Using `defaultdict`:

In [176]:
from collections import defaultdict

In [177]:
g = defaultdict(set, **{"a": {"b"}, "b": {"c"}})
g

defaultdict(set, {'a': {'b'}, 'b': {'c'}})

In [178]:
g["c"].add("a")

In [179]:
g

defaultdict(set, {'a': {'b'}, 'b': {'c'}, 'c': {'a'}})

## collections.OrderedDict 🆕

As of Python 3.7, a new improvement is:

> the insertion-order preservation nature of dict objects has been declared to be an official part of the Python language spec.

This means there is no real need for `OrderedDict` anymore. They are **almost** the same.

In Python 3.8, `dict` and `dictviews` are now _iterable_ in reversed insertion order using `reversed()`. `move_to_end` is the last major difference between `dict` and `OrderedDict`.

## collections.Counter

[PyMOTW-3: Counter — Count Hashable Objects](https://pymotw.com/3/collections/counter.html)
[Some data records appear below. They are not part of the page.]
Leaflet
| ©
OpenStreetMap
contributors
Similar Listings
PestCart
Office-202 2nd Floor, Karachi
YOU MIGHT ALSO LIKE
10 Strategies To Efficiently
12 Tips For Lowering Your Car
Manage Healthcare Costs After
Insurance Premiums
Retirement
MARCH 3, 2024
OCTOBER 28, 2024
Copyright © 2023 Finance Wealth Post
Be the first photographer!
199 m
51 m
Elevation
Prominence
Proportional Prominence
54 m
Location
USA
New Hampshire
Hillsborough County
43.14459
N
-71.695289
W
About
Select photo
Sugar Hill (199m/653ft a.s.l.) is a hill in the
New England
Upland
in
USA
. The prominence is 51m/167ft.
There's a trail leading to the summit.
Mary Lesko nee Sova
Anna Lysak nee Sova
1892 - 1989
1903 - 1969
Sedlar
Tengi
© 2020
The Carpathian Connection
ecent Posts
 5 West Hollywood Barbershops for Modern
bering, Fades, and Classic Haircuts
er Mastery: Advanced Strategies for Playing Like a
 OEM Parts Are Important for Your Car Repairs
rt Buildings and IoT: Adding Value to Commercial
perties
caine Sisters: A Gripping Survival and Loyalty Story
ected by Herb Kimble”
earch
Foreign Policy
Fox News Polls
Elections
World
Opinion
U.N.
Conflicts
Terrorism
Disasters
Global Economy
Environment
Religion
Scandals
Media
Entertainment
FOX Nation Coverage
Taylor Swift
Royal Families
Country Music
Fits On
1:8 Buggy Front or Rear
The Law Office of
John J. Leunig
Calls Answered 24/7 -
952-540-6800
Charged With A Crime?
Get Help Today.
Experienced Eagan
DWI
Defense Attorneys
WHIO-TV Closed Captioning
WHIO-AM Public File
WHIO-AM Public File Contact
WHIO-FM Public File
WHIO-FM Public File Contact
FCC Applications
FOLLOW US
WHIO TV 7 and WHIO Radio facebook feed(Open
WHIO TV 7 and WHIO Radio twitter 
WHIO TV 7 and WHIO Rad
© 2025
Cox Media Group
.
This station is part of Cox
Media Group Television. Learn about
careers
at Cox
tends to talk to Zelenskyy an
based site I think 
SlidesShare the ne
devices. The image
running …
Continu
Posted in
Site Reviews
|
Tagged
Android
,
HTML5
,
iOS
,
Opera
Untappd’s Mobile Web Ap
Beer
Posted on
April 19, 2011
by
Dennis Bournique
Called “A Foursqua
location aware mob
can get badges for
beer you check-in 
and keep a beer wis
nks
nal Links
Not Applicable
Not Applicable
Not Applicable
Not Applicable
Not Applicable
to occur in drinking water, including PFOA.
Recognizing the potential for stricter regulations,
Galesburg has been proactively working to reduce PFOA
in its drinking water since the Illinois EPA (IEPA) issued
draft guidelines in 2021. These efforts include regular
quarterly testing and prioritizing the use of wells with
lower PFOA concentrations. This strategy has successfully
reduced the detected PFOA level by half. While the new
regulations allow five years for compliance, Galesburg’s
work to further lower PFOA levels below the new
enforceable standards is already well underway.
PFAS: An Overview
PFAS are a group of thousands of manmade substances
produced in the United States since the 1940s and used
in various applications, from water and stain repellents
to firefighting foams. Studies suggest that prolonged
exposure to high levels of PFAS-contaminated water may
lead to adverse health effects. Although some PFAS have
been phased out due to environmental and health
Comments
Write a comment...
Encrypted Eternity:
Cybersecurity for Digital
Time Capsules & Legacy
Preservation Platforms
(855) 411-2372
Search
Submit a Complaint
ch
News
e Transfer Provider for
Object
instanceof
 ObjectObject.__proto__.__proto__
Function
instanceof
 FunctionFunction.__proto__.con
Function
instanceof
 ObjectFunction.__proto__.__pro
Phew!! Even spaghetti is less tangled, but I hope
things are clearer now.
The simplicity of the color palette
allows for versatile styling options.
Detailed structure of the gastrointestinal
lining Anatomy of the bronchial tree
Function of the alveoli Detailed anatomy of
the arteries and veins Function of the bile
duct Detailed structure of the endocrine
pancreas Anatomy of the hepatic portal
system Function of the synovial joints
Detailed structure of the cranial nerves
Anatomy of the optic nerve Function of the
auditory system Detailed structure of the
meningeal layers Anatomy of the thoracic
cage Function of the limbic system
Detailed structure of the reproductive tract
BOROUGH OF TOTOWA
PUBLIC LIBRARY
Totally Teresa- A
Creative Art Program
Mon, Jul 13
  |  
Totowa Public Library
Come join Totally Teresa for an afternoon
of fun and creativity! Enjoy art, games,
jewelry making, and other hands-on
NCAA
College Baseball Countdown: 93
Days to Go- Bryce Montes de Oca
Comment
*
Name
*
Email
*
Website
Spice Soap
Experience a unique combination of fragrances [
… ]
> A Counter is a container that keeps track of how many times equivalent values are added. It can be used to implement the same algorithms for which other languages commonly use bag or multiset data structures.

In [180]:
from collections import Counter

In [181]:
c = Counter(["foo", "foo", "foo", "bar"])
c["foo"] + 1
c

Counter({'foo': 3, 'bar': 1})

`Counter` supports all dictionary methods as well as implementing a few additional methods:

In [182]:
c.pop("foo")

3

In [183]:
c["boo"]  # doesn't raise an exception

0

In [184]:
c = Counter(foo=4, bar=-1)
list(c.elements())

['foo', 'foo', 'foo', 'foo']

In [185]:
c.most_common(1)

[('foo', 4)]

In [186]:
c.update(["bar"])
c

Counter({'foo': 4, 'bar': 0})

In [187]:
c.subtract({"foo": 2})
c

Counter({'foo': 2, 'bar': 0})

---

In [188]:
c1 = Counter(foo=4, bar=-1)
c2 = Counter(foo=2,  bar=2)
c1 + c2  # c1[k] + c2[k]

Counter({'foo': 6, 'bar': 1})

In [189]:
c1 - c2  # c1[k] - c2[k]

Counter({'foo': 2})

In [190]:
c1 & c2  # min(c1[k], c2[k])

Counter({'foo': 2})

In [191]:
c1 | c2  # max(c1[k], c2[k])

Counter({'foo': 4, 'bar': 2})

## Arrays

- Numerical data types
- Must all be the same type

vs Lists:

- Store anything
- Store any type

In [192]:
from array import array

scores = array('d')
scores.append(97)
scores.append(98)

In [193]:
scores

array('d', [97.0, 98.0])

In [194]:
scores[1]

98.0